The RSC's production at the Barbican of Shakespeare's most bloody play is a triumph. It has only a short while still to run, so hurry.

I first encountered Titus on my Humanities Degree when we were looking at Classical influence and, of course, the story in Ovid's Metamophoses of Philomel. I saw and was stunned by the film Titus starring Anthony Hopkins.

It is a play about revenge, but also about what happens when we slavishly adhere to customs. It is set in a Rome that is crumbling, with leaders squabbling over primacy.

It was written in an England where there was worry of who might succeed Elizabeth. The memories of the bloody revenge between Catholics and Protestants were very fresh in the minds of all.
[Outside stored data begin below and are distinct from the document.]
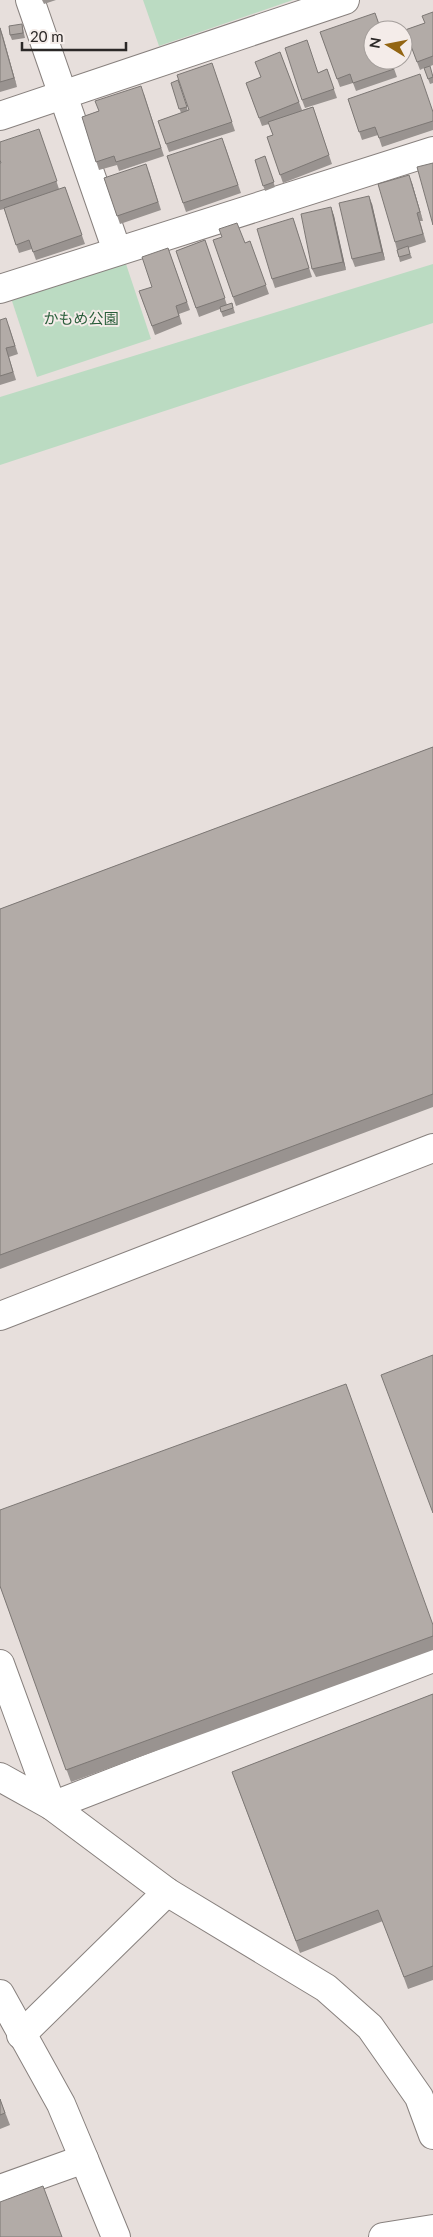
<svg xmlns="http://www.w3.org/2000/svg" width="433" height="2237" viewBox="0 0 433 2237" font-family="Lato,'Noto Sans JP',sans-serif">
  <rect width="100%" height="100%" fill="#e7dfdc"/>
  <g fill="#bbdbc2">
    <path d="M143,0H293L159,46Z"/>
    <path d="M125,261L151,339L37,377L11,298Z"/>
    <path d="M433,264V323L0,465V397Z"/>
  </g>
  <g fill="none" stroke-linecap="round" stroke-linejoin="round">
    <g stroke="#88817e" stroke-width="30">
      <g id="minor">
        <path d="M30,0L117,251"/>
        <path d="M0,116L345,0"/>
        <path d="M0,289L433,151"/>
        <path d="M0,1316L433,1148"/>
        <path d="M0,1664L52,1806L433,1658"/>
        <path d="M0,1777L52,1806L167,1892L326,1988L370,2027L419,2097L433,2135"/>
        <path d="M0,1994L61,2104L84,2159"/>
        <path d="M21,2035L167,1892"/>
        <path d="M0,2189L84,2159L116,2237"/>
        <path d="M383,2237L433,2229"/>
      </g>
    </g>
    <use href="#minor" stroke="#fff" stroke-width="28"/>
  </g>
  <g fill="#999390">
    <path d="M42,0H56L44,4Z"/>
    <path d="M433,12V65L426,68L433,75V83L430,84L424,68L420,70L405,30L425,23Z"/>
    <path d="M22,24L25,38L12,40L10,35Z"/>
    <path d="M0,27L17,87L0,92Z"/>
    <path d="M320,32L391,60L397,77L356,91L353,83L340,87Z"/>
    <path d="M280,52L302,110L313,107L332,164L283,183L267,137L273,135L269,124L262,126L246,83L261,77Z"/>
    <path d="M327,69L337,98L305,108L302,100L318,73Z"/>
    <path d="M215,72L235,131L169,152L158,121L181,113L171,83L178,80L188,111Z"/>
    <path d="M144,94L164,156L119,171L117,165L99,170L82,117Z"/>
    <path d="M348,99L433,111V130L382,147L378,135L362,140Z"/>
    <path d="M39,129L59,189L65,187L85,244L36,260L32,249L19,253L4,209L0,210V163Z"/>
    <path d="M225,146L241,193L186,212L167,156Z"/>
    <path d="M265,156L275,187L265,191L255,160Z"/>
    <path d="M149,172L161,210L120,224L104,178Z"/>
    <path d="M412,183L423,221H420L426,242L408,248L412,258L400,262L395,242Z"/>
    <path d="M372,204L385,260L355,267L352,259Z"/>
    <path d="M331,207L334,216L346,270L316,277L312,269Z"/>
    <path d="M293,218L312,277L275,288L272,279Z"/>
    <path d="M205,240L227,305L232,303L235,313L223,317L220,309L199,317L176,251Z"/>
    <path d="M213,240L245,243L250,241L269,294L236,306Z"/>
    <path d="M168,248L190,310L179,314L182,324L155,335L139,291L152,287Z"/>
    <path d="M0,320L9,326L18,354L9,357L16,380L0,385Z"/>
    <path d="M433,747V1107L0,1269V909Z"/>
    <path d="M0,1586L433,1625V1650L71,1782Z"/>
    <path d="M433,1694V1980L408,1989L383,1921L300,1953L232,1772Z"/>
    <path d="M0,2099L10,2125L0,2129Z"/>
  </g>
  <g fill="#7d7875">
    <path d="M0,27L3,36L17,87L14,78Z"/>
    <path d="M409,175L412,183L423,221L420,212Z"/>
    <path d="M369,196L372,204L385,260L382,252Z"/>
    <path d="M331,207L334,216L346,270L343,262Z"/>
  </g>
  <g fill="#b2aba7" stroke="#7d7875">
    <path d="M433,12V56L417,62L405,30L425,23L422,16Z"/>
    <path d="M375,13L381,30H373V60H391L394,69L353,83L350,74L337,79L320,32Z"/>
    <path d="M22,24L23,33L10,35L9,26Z"/>
    <path d="M0,28L14,78L0,82Z"/>
    <path d="M307,40L318,73L327,69L334,89L302,100L285,48Z"/>
    <path d="M280,52L299,102L259,118L246,83L261,77L255,62Z"/>
    <path d="M212,63L232,122L166,144L158,121L189,110L177,75Z"/>
    <path d="M430,66L433,77L428,79L424,68Z"/>
    <path d="M420,74L433,112V121L379,138L375,127L359,132L348,99Z"/>
    <path d="M178,80L187,107L179,109L171,83Z"/>
    <path d="M141,86L161,148L116,162L114,156L96,162L82,117L99,111L95,101Z"/>
    <path d="M313,107L329,155L280,175L267,137L273,135L268,122Z"/>
    <path d="M39,129L57,181L0,201V163H1L0,160V142Z"/>
    <path d="M222,138L238,185L183,203L167,156Z"/>
    <path d="M265,156L274,182L263,186L255,160Z"/>
    <path d="M433,163V225L417,167Z"/>
    <path d="M146,164L158,202L117,216L104,178Z"/>
    <path d="M409,175L420,212L417,213L423,234L395,242L378,184Z"/>
    <path d="M65,187L82,235L33,252L29,240L16,245L4,208Z"/>
    <path d="M369,196L382,252L352,259L339,203Z"/>
    <path d="M331,207L343,262L312,269L301,214Z"/>
    <path d="M293,218L309,268L272,279L257,229Z"/>
    <path d="M237,223L245,243L250,241L266,285L233,297L213,240L222,237L219,229Z"/>
    <path d="M205,240L225,298L196,308L176,251Z"/>
    <path d="M408,246L410,254L399,257L397,250Z"/>
    <path d="M168,248L187,302L176,306L179,316L152,326L139,291L152,287L142,257Z"/>
    <path d="M232,303L233,308L221,312L220,307Z"/>
    <path d="M6,318L15,346L6,348L13,372L0,376V320Z"/>
    <path d="M433,747V1094L0,1255V909Z"/>
    <path d="M433,1355V1513L381,1375Z"/>
    <path d="M346,1384L433,1625V1636L66,1770L0,1586V1510Z"/>
    <path d="M433,1694V1966L404,1977L378,1910L296,1941L232,1772Z"/>
    <path d="M0,2099L5,2113L0,2115Z"/>
    <path d="M43,2186L62,2237H0V2202Z"/>
  </g>
  <g text-anchor="middle" stroke-width="4" stroke-linejoin="round" paint-order="stroke">
    <g font-size="15" fill="#295e3a" stroke="#f4ece9">
      <text x="81" y="324">かもめ公園</text>
    </g>
  </g>
  <g transform="translate(388 45) rotate(280)"><circle r="24" fill="#f4ece9" stroke="#a49e9b"/>
  <path d="M0-4L9 19L0 12L-9 19Z" fill="#936512"/>
  <text y="-8" font-size="14" font-weight="bold" text-anchor="middle" fill="#2b2827">N</text>
  </g>
  <path d="M22 42v8h104v-8" fill="none" stroke="#2b2827" stroke-width="2.5"/>
  <text x="30" y="42" font-size="15" fill="#2b2827" stroke="#f4ece9" stroke-width="4" paint-order="stroke">20 m</text>
</svg>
We watch it in an England where leadership is in doubt, where factions argue viciously about the rights of wrongs of being part of the EU - David Starkey famously described Henry VIII as the first Brexiteer. Perhaps we watch it when we are becoming anxious about who might succeed Elizabeth?

The production is very strong. With so much blood it is so easy to fall into farce. It didn't; there were much needed funny parts, but for the majority of the time we were left to struggle with the agony the characters were enduring. The personification of evil in Aaron is interesting. He is 'not one of us'.